Jamie Dimon: JPMorgan Employs 30,000 Programmers

By Pam Martens: April 22, 2014

There is now overwhelming evidence that Wall Street firms have entered a race to the bottom in high-tech trading wars. To grab the best programming talent, Wall Street firms are paying top dollar for the best and brightest coders and developers and potentially sapping the ability of other U.S. industries – those that make real products – to compete.

Just this month, Jamie Dimon, CEO of JPMorgan, told the firm’s shareholders in his annual letter that JPMorgan employs “nearly 30,000 programmers, application developers and information technology employees who keep our 7,200 applications, 32 data centers, 58,000 servers, 300,000 desk-tops and global network operating smoothly for all our clients.”

According to Anish Bhimani, Chief Information Risk Officer at JPMorgan Chase, in an interview published at the Information Networking Institute (INI) at Carnegie Mellon, JPMorgan has “more software developers than Google, and more technologists than Microsoft…we get to build things at scale that have never been done before.”

→ Exercise set:
(a) In the article on JPMorgan's programmers, what job title does Anish Bhimani hold?
(b) In the article on JPMorgan's programmers, what things does Jamie Dimon say the firm's technology employees keep operating smoothly? Give each with its number where the article states one.
(c) Write the next few paragraphs of the article on Wall Street's race for programming talent, starting right after its last sentence.
The records that follow have no connection to the article on JPMorgan's programmers.

→ Source data:
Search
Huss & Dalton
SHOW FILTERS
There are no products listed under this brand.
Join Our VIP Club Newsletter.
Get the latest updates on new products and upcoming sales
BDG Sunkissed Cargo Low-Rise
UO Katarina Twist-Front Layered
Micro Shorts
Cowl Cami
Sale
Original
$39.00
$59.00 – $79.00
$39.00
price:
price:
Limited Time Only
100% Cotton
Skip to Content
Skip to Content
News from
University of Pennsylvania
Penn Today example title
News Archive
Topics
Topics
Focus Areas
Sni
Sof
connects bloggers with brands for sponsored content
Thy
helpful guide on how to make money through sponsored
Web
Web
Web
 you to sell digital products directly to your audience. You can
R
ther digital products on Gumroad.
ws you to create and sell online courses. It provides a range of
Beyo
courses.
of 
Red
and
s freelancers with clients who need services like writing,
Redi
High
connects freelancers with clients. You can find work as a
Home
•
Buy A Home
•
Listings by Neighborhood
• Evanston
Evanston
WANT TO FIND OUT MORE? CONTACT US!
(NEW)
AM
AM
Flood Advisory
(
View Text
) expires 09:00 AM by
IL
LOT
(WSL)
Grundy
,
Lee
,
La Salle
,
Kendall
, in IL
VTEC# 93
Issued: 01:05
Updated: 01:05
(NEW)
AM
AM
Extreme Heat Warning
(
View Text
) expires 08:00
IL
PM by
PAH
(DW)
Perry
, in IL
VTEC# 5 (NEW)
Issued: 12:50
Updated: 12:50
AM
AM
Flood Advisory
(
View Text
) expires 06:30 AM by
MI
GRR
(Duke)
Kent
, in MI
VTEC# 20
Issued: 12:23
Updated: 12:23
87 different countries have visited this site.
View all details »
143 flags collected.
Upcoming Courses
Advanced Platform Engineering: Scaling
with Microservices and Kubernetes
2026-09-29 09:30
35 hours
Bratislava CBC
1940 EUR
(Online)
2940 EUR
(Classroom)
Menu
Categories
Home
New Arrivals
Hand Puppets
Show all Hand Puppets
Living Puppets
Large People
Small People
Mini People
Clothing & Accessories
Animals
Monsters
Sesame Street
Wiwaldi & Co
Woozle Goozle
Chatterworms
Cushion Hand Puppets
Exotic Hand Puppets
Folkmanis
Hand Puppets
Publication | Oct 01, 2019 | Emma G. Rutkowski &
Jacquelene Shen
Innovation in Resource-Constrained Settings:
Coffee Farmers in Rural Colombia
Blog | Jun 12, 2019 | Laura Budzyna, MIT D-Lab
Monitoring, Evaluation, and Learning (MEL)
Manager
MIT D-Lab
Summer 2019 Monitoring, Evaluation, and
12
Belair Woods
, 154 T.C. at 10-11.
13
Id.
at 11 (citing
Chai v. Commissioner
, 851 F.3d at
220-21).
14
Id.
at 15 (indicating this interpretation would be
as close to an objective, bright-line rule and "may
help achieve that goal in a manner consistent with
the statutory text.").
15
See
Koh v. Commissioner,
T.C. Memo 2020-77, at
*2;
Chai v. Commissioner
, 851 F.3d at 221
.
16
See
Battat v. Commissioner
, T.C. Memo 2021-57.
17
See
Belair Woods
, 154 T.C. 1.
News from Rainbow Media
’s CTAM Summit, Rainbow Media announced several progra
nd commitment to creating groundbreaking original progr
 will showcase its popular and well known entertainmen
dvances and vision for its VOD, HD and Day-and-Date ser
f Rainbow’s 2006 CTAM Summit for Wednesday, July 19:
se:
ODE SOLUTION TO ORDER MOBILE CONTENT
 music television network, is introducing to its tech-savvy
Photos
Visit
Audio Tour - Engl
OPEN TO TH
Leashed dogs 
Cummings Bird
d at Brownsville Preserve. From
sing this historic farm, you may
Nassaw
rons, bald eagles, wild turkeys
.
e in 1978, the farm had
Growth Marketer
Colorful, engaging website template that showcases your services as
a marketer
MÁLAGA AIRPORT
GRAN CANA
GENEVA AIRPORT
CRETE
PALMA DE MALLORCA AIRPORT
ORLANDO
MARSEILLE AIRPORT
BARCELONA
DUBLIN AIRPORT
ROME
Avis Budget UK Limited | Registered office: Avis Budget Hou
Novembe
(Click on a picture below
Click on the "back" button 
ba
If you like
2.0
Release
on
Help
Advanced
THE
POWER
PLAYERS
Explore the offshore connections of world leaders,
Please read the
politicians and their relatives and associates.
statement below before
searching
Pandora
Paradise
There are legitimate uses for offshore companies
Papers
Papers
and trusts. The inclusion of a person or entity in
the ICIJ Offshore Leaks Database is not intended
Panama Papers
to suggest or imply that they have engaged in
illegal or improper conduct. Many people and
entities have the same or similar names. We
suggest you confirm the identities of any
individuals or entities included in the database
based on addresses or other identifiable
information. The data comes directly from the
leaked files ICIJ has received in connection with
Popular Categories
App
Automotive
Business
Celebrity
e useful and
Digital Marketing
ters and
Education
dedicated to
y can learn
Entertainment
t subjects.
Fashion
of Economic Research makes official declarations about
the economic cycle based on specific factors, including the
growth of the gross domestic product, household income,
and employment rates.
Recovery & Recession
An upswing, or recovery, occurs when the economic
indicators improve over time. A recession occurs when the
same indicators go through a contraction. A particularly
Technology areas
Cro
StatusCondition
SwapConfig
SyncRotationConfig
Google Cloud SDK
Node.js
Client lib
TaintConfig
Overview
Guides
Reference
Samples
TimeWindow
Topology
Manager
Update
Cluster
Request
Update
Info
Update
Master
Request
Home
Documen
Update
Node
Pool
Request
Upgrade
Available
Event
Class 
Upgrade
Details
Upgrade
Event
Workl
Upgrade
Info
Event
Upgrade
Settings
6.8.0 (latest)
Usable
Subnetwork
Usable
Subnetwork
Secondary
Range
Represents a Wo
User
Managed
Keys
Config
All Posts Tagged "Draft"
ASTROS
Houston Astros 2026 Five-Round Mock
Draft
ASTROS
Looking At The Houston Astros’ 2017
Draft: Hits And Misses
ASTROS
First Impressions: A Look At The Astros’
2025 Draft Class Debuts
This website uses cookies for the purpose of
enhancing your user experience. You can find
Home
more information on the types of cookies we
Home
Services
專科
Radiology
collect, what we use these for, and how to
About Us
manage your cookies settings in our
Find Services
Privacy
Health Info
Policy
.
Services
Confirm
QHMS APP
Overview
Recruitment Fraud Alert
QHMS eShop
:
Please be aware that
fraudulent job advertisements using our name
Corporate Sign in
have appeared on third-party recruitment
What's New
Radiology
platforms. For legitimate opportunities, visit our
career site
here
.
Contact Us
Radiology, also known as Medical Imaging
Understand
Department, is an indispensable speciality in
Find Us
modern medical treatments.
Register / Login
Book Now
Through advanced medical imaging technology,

→ Answers per task:
(a) Chief Information Risk Officer at JPMorgan Chase

(b)
- 7,200 applications
- 32 data centers
- 58,000 servers
- 300,000 desktops
- a global network

(c)
Obviously, not all of those tech guys are engaged in creating ever more rapid trading strategies; but to stay competitive with the technology arms race on Wall Street, new algorithms, programs deploying artificial intelligence, and high-speed routing techniques are being created at break-neck speed across the industry.

Industry insiders say that Wall Street is a potent force in campus recruiting, seeking out the computer whiz kids with large pay deals months before their graduation and before non-financial firms have had a chance to even schedule an interview.

An online advertisement at efinancialcareers says that “The market for intelligent and sophisticated programmers within finance is still booming, and not just for those with existing finance experience. The world’s top financial institutions are continuing to search for the most talented technologists from an array of backgrounds…” Salaries are listed at $150,000 to $400,000 for programmers skilled in C, C++, Core Java, Low Latency, Multithreading, FX [Foreign Exchange], Equities, Futures, Perl, Python, TCP/IP, High Frequency, Bank, C#, Operations, Python, Unix, Linux.

As all of this has been accelerating over the past two years, the Securities and Exchange Commission has assumed the role of the absent-minded professor, studying academic papers on the subject and, when they get around to it, publishing their findings as to what other people are saying. A recent paper published in March at the SEC said “The staff’s hope is that this literature review will help promote a dynamic exchange with and among the public, including investors, academics, securities industry participants, and others on the topic of HFT [High Frequency Trading].”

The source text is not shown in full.